(SELECTED EXCERPT)

Closed arthurdm closed 4 years ago
I would suggest having a single Task / TaskRun CRDs inside we could have different definitions. for example readinessProbe in kubernetes can have completely different set of values depending kind of probe
There's probably pros / cons both ways.
At first a single LibertyOperation
CRD seems attractive because it's simple to use / discover, but as we scale the amount of operations we have (10+) there maybe some operations that are not applicable or available in certain cluster environments, then it would be hard to tell the user the conditions in which the embedded actions are applicable.
Multiple CRDs make it more complex to know which CR to compose, but allows for better specialization and environment-dependent installation / availability.
I think we could perhaps merge the two trace related operations into a single CRD, so we take a hybrid approach here.
kind: LibertyTraceOperation
traceEnabled: true | false
traceSpecification: ...
That was exactly we were discussing with @leochr on Friday one of my proposal was
Kind: LibertyAction
spec:
podName:
otherCommonFields...
action:
trace:
enable: true
traceSpecification:
maxFileSize:
maxFiles:
serverDump:
- heap
- core
status:
operator-sdk makes it almost impossible to listen to multiple CRDs in single controller, so it would require controller per new CRD. Single CRD is simpler overall solution
The Action/ActionRun however might be useful if we wanted to have automatic action discoverability for tools.
I don't recommend we mix stateful actions (such as trace) with stateless / one-time actions (such as server dump). It creates confusion in the usage scenarios.
It's ok to have multiple controllers for these - actually, it becomes even more pluggable in terms of having controllers / CRDs that are environment specific - for example, a CRD that binds to a particular cloud provider (AWS, IBM, Google) storage, etc.

(End SELECTED EXCERPT)
(DATA SECTION)

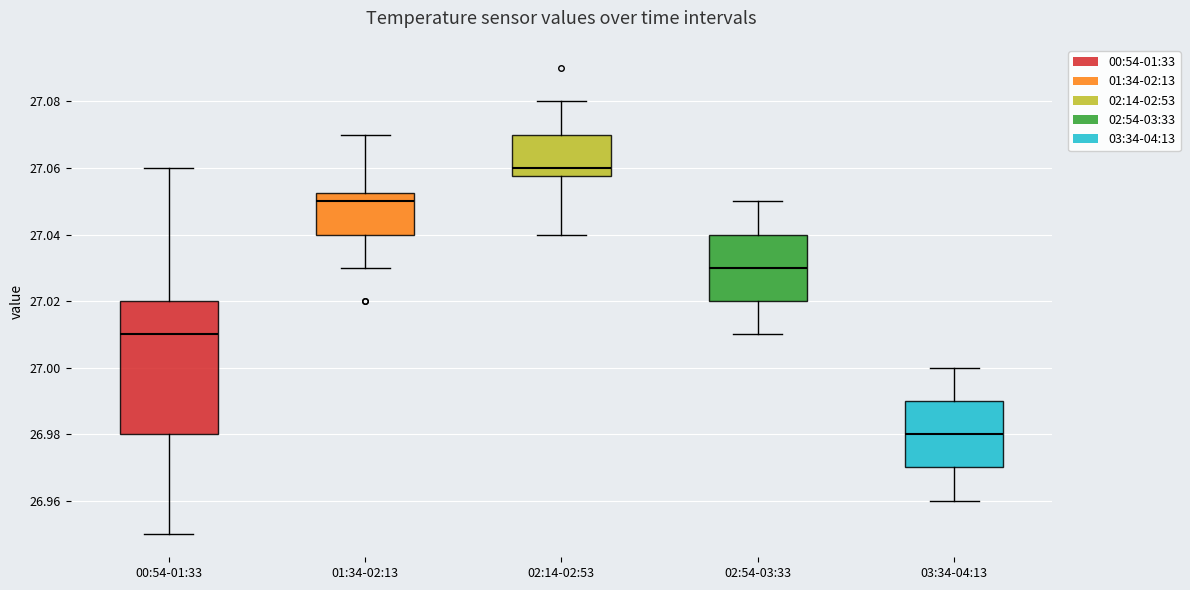

Which box has the lowest median line?

03:34-04:13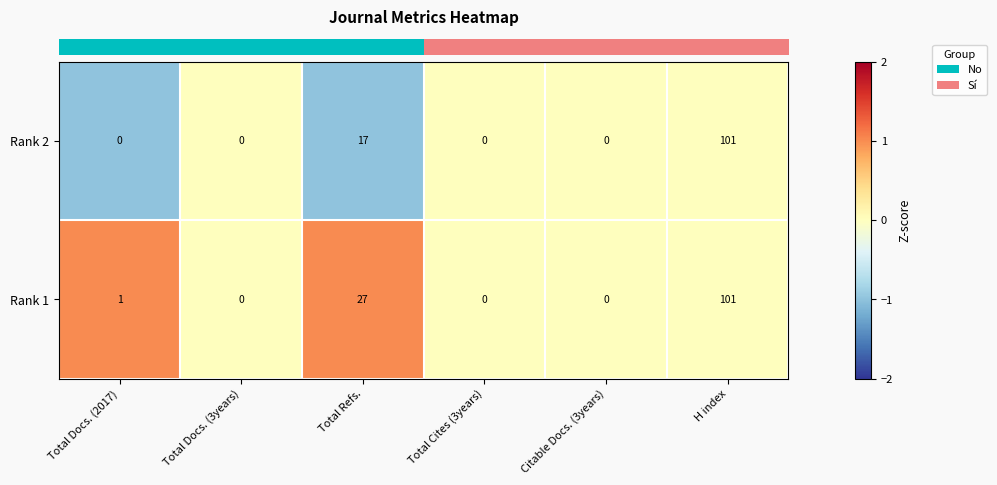

At which category is the sum across all series the highest?

H index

(End DATA SECTION)

EXERCISE DESCRIPTION - Repeat, word for word, the entire thread above about CRD design for Liberty operations.

THE COMPLETED TASK -
Closed arthurdm closed 4 years ago
I would suggest having a single Task / TaskRun CRDs inside we could have different definitions. for example readinessProbe in kubernetes can have completely different set of values depending kind of probe
There's probably pros / cons both ways.
At first a single LibertyOperation
CRD seems attractive because it's simple to use / discover, but as we scale the amount of operations we have (10+) there maybe some operations that are not applicable or available in certain cluster environments, then it would be hard to tell the user the conditions in which the embedded actions are applicable.
Multiple CRDs make it more complex to know which CR to compose, but allows for better specialization and environment-dependent installation / availability.
I think we could perhaps merge the two trace related operations into a single CRD, so we take a hybrid approach here.
kind: LibertyTraceOperation
traceEnabled: true | false
traceSpecification: ...
That was exactly we were discussing with @leochr on Friday one of my proposal was
Kind: LibertyAction
spec:
podName:
otherCommonFields...
action:
trace:
enable: true
traceSpecification:
maxFileSize:
maxFiles:
serverDump:
- heap
- core
status:
operator-sdk makes it almost impossible to listen to multiple CRDs in single controller, so it would require controller per new CRD. Single CRD is simpler overall solution
The Action/ActionRun however might be useful if we wanted to have automatic action discoverability for tools.
I don't recommend we mix stateful actions (such as trace) with stateless / one-time actions (such as server dump). It creates confusion in the usage scenarios.
It's ok to have multiple controllers for these - actually, it becomes even more pluggable in terms of having controllers / CRDs that are environment specific - for example, a CRD that binds to a particular cloud provider (AWS, IBM, Google) storage, etc.